Photo de Raymond Carles
Le Bingo littéraire Kwahiatonhk! est une activité de diffusion littéraire originale développée et testée par Kwahiatonhk! lors de l’édition 2015 du Salon du livre des Premières Nations. Dans une ambiance festive et humoristique, le public est invité à venir découvrir la littérature des Premières Nations des années 1970 à aujourd’hui en jouant à un jeu de bingo bien spécial, où le boulier décide quels textes du corpus littéraire autochtone liront les auteurs invités et les volontaires du public. À la charnière du spectacle littéraire et du jeu interactif, cette activité est soutenue par un guitariste et une chanteuse, de même que par un animateur-performeur. Grâce à l’appui du Conseil des arts du Canada et du Conseil des arts et des lettres du Québec, le Bingo littéraire Kwahiatonhk! a entamé une tournée et voyagé dans différentes localités du Québec et de l’Ontario en 2018.
Animateur-performeur : Louis-Karl Picard-Sioui
Musicien : Marc Vallée
Chanteuse-performeuse : Andrée Lévesque Sioui
Auteurs invités (selon la représentation) : Marie-Andrée Gill, Sylvain Rivard, Natasha Kanapé Fontaine, J.D. Kurtness, Michel Jean, Naomi Fontaine, Maya Cousineau Mollen et Guy Sioui Durand.
Un concept original de Louis-Karl Picard-Sioui, ©2015 Kwahiatonhk!
Photos d’Alanis Rodriguez
BINGO !

◆ **DONNÉES BRUTES**:
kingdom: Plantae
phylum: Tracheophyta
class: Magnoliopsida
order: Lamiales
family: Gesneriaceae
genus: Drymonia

◆ **CONSIGNES**:
1 - Traduisez en anglais cette phrase du texte sur le Bingo littéraire : « À la charnière du spectacle littéraire et du jeu interactif, cette activité est soutenue par un guitariste et une chanteuse, de même que par un animateur-performeur. »
2 - D'après le texte sur le Bingo littéraire, lors de quelle édition du Salon du livre des Premières Nations l'activité a-t-elle été développée et testée ?
3 - Reprenez le texte sur le Bingo littéraire Kwahiatonhk! après sa dernière phrase.

◆ **RÉPONSES**:
1 - At the crossroads of literary performance and interactive game, this activity is backed by a guitarist and a singer, as well as by a host-performer.

2 - Lors de l'édition 2015.

3 -
Par Guy Sioui-Durand
B
Bonheur
La tension monte dans la salle bondée. Le bruit du boulier gronde davantage. À peine la gardienne des boules chiffrées a-t-elle chuchoté au micro la lettre et le numéro qui y est rattaché qu’un hurlement strident crève la bulle commune faite d’attente et d’espoir : « G-52…»
« BINGO ! »
Attention. Ne dérangez pas vos cartes puisque nous dérangeons le monde par l’art ! Le bingo est jeu. Le bingo est hasard. Le bingo est spectacle. Le bingo est populaire. Le bingo est divertissement. Le bingo est rassembleur. C’est un art du bonheur !
L’élan enjoué tient donc dans la première lettre du jeu : B pour bonheur.
I
Innovation
Mais qu’arrive-t-il si ce bonheur de jouer se fait stratégie artistique ? Que se passe-t-il si la sélection d’une ligne de chiffres se donne des allures poétiques justement parce que fondée sur la célèbre phrase du poète et mathématicien français Mallarmé affirmant que « jamais un coup de dé n’abolirait le hasard » ?
À quoi assistons-nous si le rassemblement ludique attire aussi des gens intéressés par la littérature, le récital de poésie et l’art performance ? Qu’il les absorbe sans changer de formule ? Quelle expérience se vit quand le déroulement d’un après-midi ou d’une soirée généralement convenu autour des règles du jeu se fait espace/temps pour des harangues, performances, musiques, danses et chants en tant que lectures vivantes ?
Que penser quand ce spectacle, propre à la culture populaire, établit un lien inédit avec les « happenings » d’art et de fête auprès de l’assistance participante ? Bref, que se passe-t-il ? Quelle est la nature de la sélection du boulier qui identifie d’abord et avant tout des textes, poèmes ou extraits de livres, des lectrices et lecteurs présents sur scène et qui vont performer, lire ou chanter, rendre vivantes ces écritures, en plus de faire se tamponner les numéros sur la carte du jeu des gens de la salle ?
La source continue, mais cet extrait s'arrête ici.